The causes of the brief psychotic disorder are not fully understood yet. But scientists suspect a few possible causes such as stress factors, severe illness, accidents, family conflicts, death of a loved one or other significant traumatic events.
There are more theories concerning the causes of brief psychotic disorder but clinical studies conducted so far validated none of the psychological or biological theories developed until now.
The most promising theory so far is the psychodynamic theory which suggests that the symptoms of brief psychotic disorder might be present as a defense against a forbidden fantasy, as an escape from a very stressful situation or a particular psychological situation. The same theory suggests it might also be present due to an inappropriate coping mechanism. In some women the disorder might be triggered by childbirth.

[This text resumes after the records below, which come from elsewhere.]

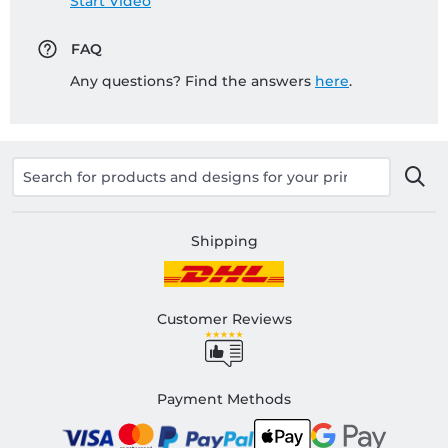
Start Video
FAQ
Any questions? Find the answers
here
.
Shipping
Customer Reviews
Payment Methods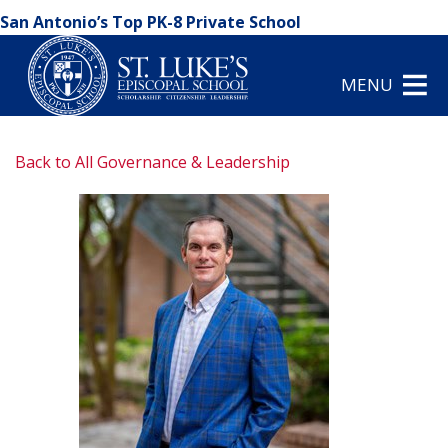
San Antonio’s Top PK-8 Private School
MENU
Back to All Governance & Leadership
arrow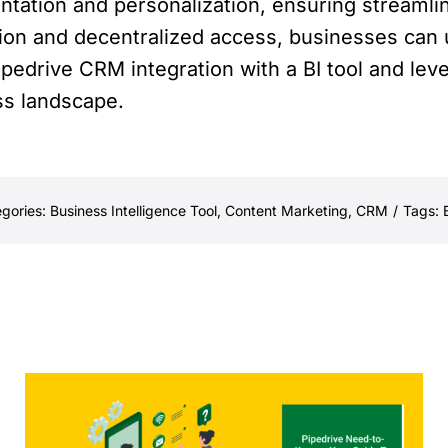
tation and personalization, ensuring streamli
ion and decentralized access, businesses can 
pedrive CRM integration with a BI tool and lev
ss landscape.
gories:
Business Intelligence Tool
,
Content Marketing
,
CRM
/
Tags: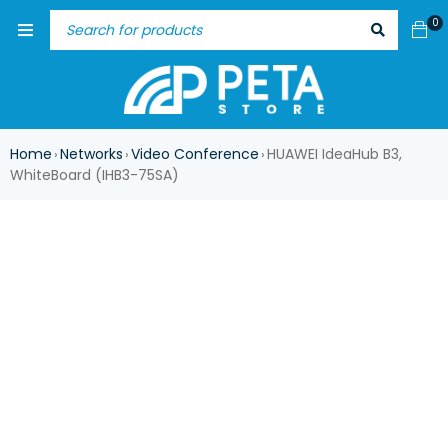
0
Home
Networks
Video Conference
HUAWEI IdeaHub B3,
›
›
›
WhiteBoard (IHB3-75SA)
-17%
HOT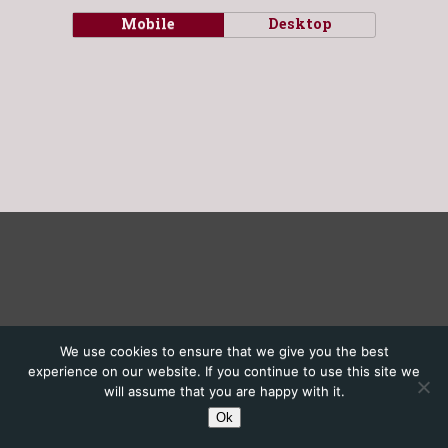
Mobile
Desktop
We use cookies to ensure that we give you the best
experience on our website. If you continue to use this site we
will assume that you are happy with it.
Ok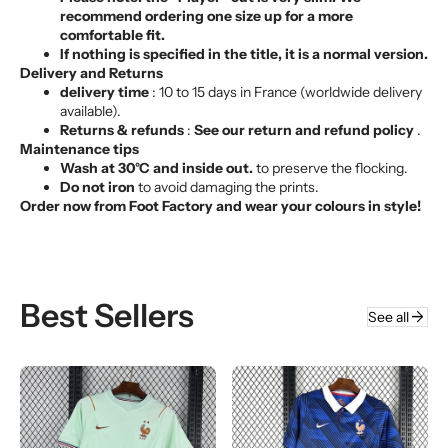
Γ
recommend ordering one size up for a more
comfortable fit.
If nothing is specified in the title, it is a normal version.
Delivery and Returns
delivery time
: 10 to 15 days in France (worldwide delivery
available).
Returns & refunds
:
See our return and refund policy
.
Maintenance tips
Wash at 30°C and inside out.
to preserve the flocking.
Do not iron
to avoid damaging the prints.
Order now from Foot Factory and wear your colours in style!
Best Sellers
arrow_forward
See all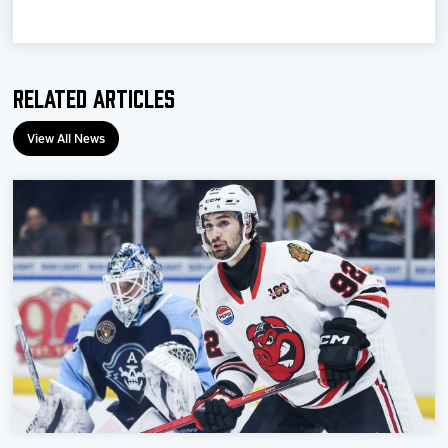
Team
News
Related Articles
Shop
View All News
Multimedia
Community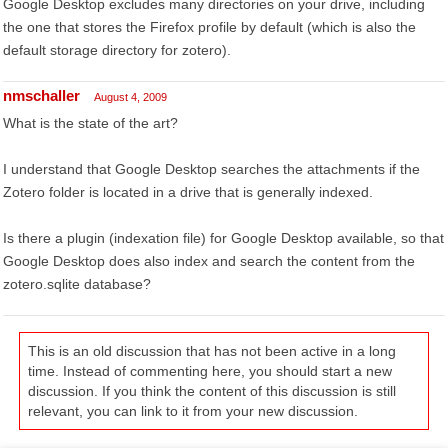
Google Desktop excludes many directories on your drive, including
the one that stores the Firefox profile by default (which is also the
default storage directory for zotero).
nmschaller
August 4, 2009
What is the state of the art?
I understand that Google Desktop searches the attachments if the
Zotero folder is located in a drive that is generally indexed.
Is there a plugin (indexation file) for Google Desktop available, so that
Google Desktop does also index and search the content from the
zotero.sqlite database?
This is an old discussion that has not been active in a long
time. Instead of commenting here, you should start a new
discussion. If you think the content of this discussion is still
relevant, you can link to it from your new discussion.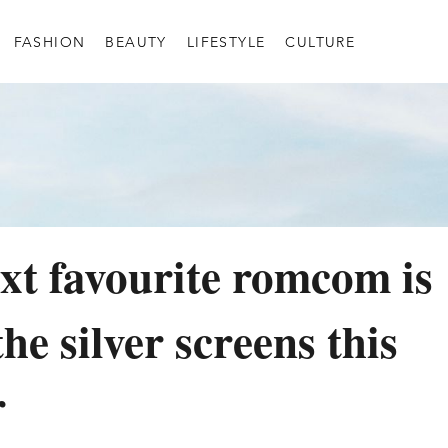
FASHION
BEAUTY
LIFESTYLE
CULTURE
xt favourite romcom is
the silver screens this
r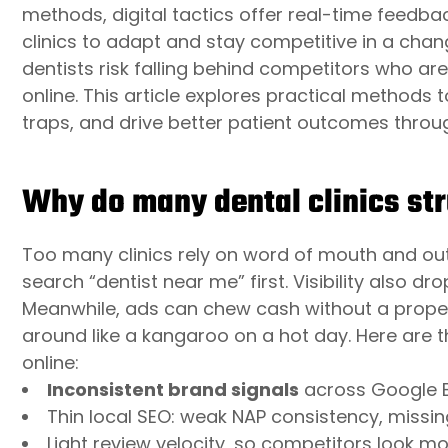
methods, digital tactics offer real-time feedba
clinics to adapt and stay competitive in a cha
dentists risk falling behind competitors who ar
online. This article explores practical methods
traps, and drive better patient outcomes thro
Why do many dental clinics stru
Too many clinics rely on word of mouth and ou
search “dentist near me” first. Visibility also dr
Meanwhile, ads can chew cash without a proper
around like a kangaroo on a hot day. Here are t
online:
Inconsistent brand signals
across Google Bu
Thin local SEO: weak NAP consistency, missin
Light review velocity, so competitors look mo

There are studies that suggest a genetic predisposition to brief psychotic disorder. According to the some data, increased prevalence of mood disorders might be more common in the families of people with brief psychotic disorder.
The symptoms of the brief psychotic disorder vary from culture to culture and seem to be shaped by the traditions and expectations of the culture where the affected person lives. A very eloquent example is the bouffee delirante, a culture bound, non-schizophrenic and non-affective disorder, specific and pretty common in Haiti and West Africa which is very similar to the brief psychotic disorder.
But the culture is not only defining the psychotic symptoms it is also important in the distinction between what should be considered a psychotic symptoms and what should not be considered a symptom.
For example in certain religions “speaking in tongues” is viewed as a gift from God. From a strict psychological perspective it might be seen as psychotic symptom.
The brief psychotic disorder is also believed to be related to other culture bound disorders such as koro, latah and amok.
The disorder is diagnosed by interviewing the patient and close friends and family. A mental status examination, which is a semi-structured interview, might also be performed.
The mental status examination is meant to determine the abilities of the affected person to think logically, remember, concentrate and understand a situation realistically.
According to the DSM one or more symptoms should be present and the duration of an episode should be less than one month and at least one day.
If the symptoms last for more than a month a diagnosis of schizophrenia might be given.
Also the symptoms should not be related to any mood disorder, schizoaffective disorder, bipolar disorder, schizophrenia, substance abuse or other medical condition.
The cultural aspects should also be considered when evaluating the symptoms. If the symptoms are acceptable in the patient’s culture then the patient will not be diagnosed with brief psychotic disorder.
So far there is no standard test to diagnose brief psychotic disorder but some laboratory tests such as brain imaging or blood tests might be used to rule out other possible problems.
The term differential diagnosis refers to other possible diagnoses that should be considered for people presenting brief psychotic disorder symptoms.
The differential diagnoses include malingering, delirium, dissociative disorder, factitious disorder, delusional disorder, schizoaffective disorder, schizophrenia, schizophreniform disorder and schizoaffective disorder.
The diagnosis in the case of brief psychotic disorder might be difficult to identify and the specialized help of a mental health professional is mandatory.